____ THE DATA
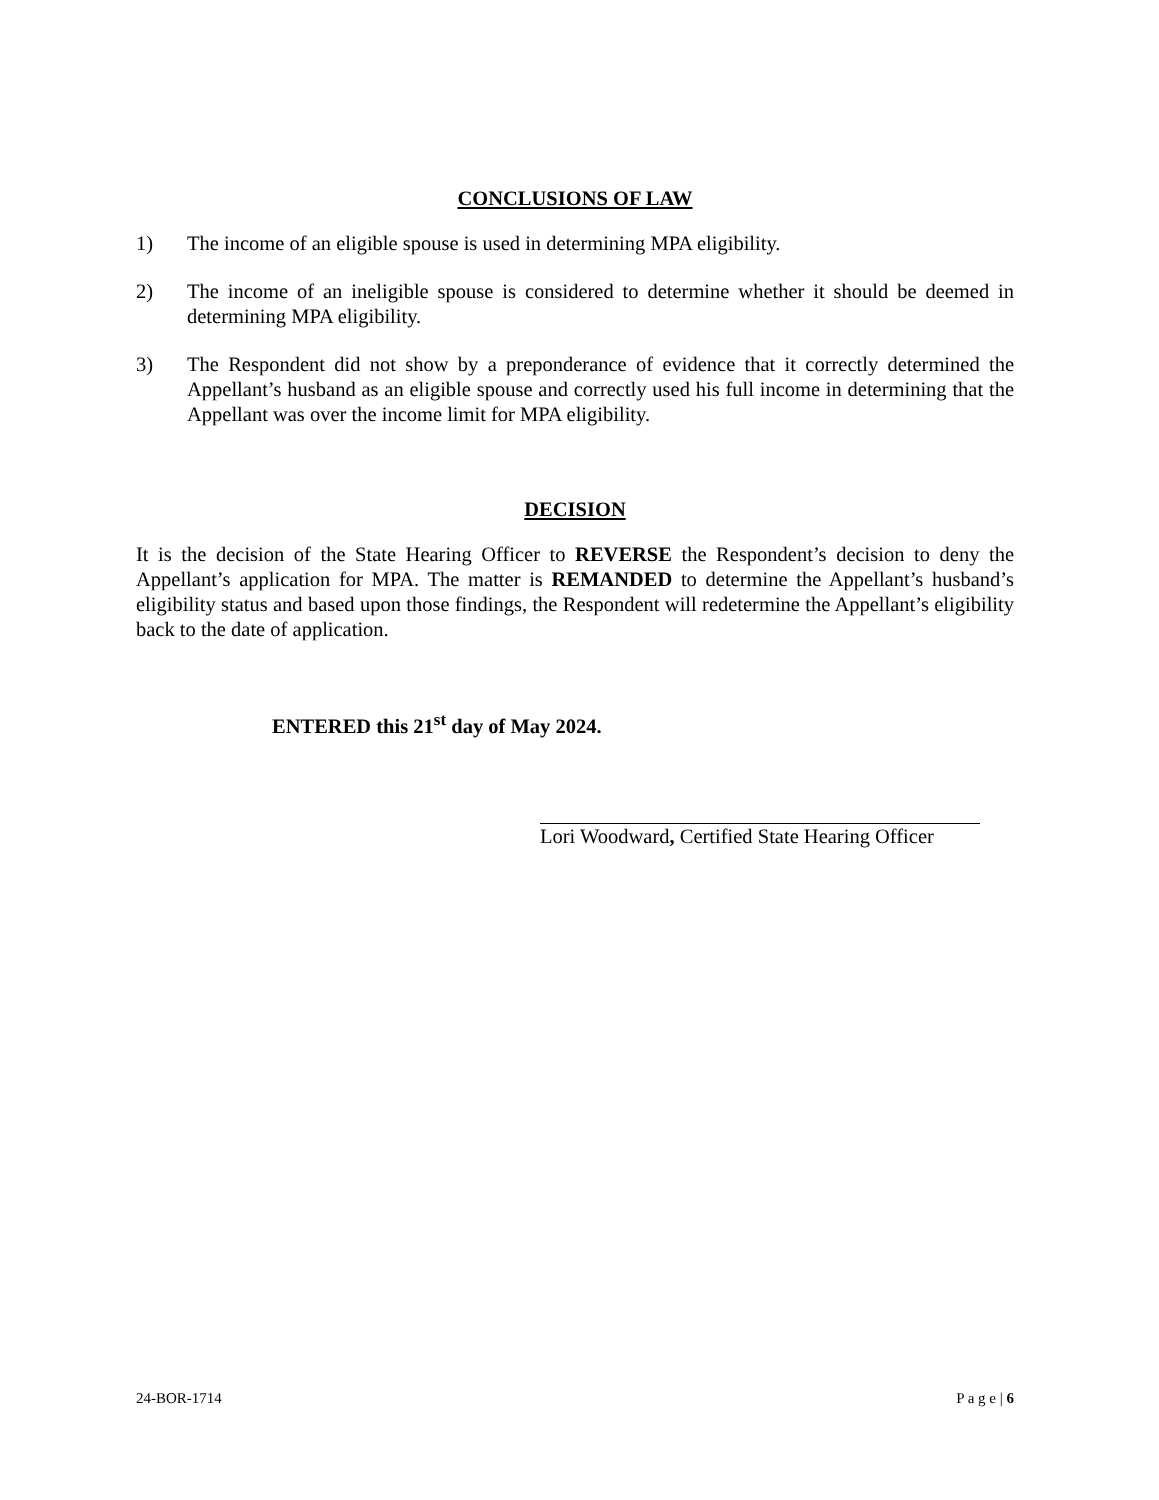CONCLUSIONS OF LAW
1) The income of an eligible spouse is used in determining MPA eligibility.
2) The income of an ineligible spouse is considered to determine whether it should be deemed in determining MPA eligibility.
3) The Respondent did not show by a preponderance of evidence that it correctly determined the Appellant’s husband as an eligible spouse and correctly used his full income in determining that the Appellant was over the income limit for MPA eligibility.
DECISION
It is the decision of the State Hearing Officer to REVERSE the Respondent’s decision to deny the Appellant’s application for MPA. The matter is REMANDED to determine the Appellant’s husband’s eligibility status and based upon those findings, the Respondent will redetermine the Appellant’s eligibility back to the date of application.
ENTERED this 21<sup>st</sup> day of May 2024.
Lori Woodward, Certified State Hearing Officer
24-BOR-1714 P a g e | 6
________
____ THE DATA
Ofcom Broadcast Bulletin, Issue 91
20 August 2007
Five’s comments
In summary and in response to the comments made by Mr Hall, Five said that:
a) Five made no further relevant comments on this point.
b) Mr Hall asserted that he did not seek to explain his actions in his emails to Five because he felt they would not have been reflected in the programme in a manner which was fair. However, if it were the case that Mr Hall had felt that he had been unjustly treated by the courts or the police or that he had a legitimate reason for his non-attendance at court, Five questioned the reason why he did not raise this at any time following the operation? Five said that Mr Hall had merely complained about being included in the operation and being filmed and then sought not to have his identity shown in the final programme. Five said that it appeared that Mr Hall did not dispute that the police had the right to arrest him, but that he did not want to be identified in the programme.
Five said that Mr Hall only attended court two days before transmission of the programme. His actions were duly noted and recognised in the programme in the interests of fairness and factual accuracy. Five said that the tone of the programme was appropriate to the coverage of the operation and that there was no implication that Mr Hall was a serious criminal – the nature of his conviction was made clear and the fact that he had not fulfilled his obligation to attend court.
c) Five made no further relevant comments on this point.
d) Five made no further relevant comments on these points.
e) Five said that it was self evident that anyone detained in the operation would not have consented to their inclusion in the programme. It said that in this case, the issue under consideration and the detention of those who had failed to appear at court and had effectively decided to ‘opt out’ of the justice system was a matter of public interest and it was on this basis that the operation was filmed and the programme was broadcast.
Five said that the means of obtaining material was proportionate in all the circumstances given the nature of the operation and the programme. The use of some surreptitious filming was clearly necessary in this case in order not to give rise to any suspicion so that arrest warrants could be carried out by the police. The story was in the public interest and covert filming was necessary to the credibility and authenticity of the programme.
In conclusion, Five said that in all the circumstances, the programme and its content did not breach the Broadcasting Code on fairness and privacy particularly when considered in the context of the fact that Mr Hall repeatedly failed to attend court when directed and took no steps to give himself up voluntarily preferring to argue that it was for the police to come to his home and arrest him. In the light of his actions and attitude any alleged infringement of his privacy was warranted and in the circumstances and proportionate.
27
________
▶ _ASSIGNED TASK_: Give back, exactly as written, the stretch from the line with "ENTERED this 21<sup>st</sup> day of May 2024." through the line with "24-BOR-1714 P a g e | 6", and no other lines from the records above.

▶ _ANSWER SECTION_:
ENTERED this 21<sup>st</sup> day of May 2024.
Lori Woodward, Certified State Hearing Officer
24-BOR-1714 P a g e | 6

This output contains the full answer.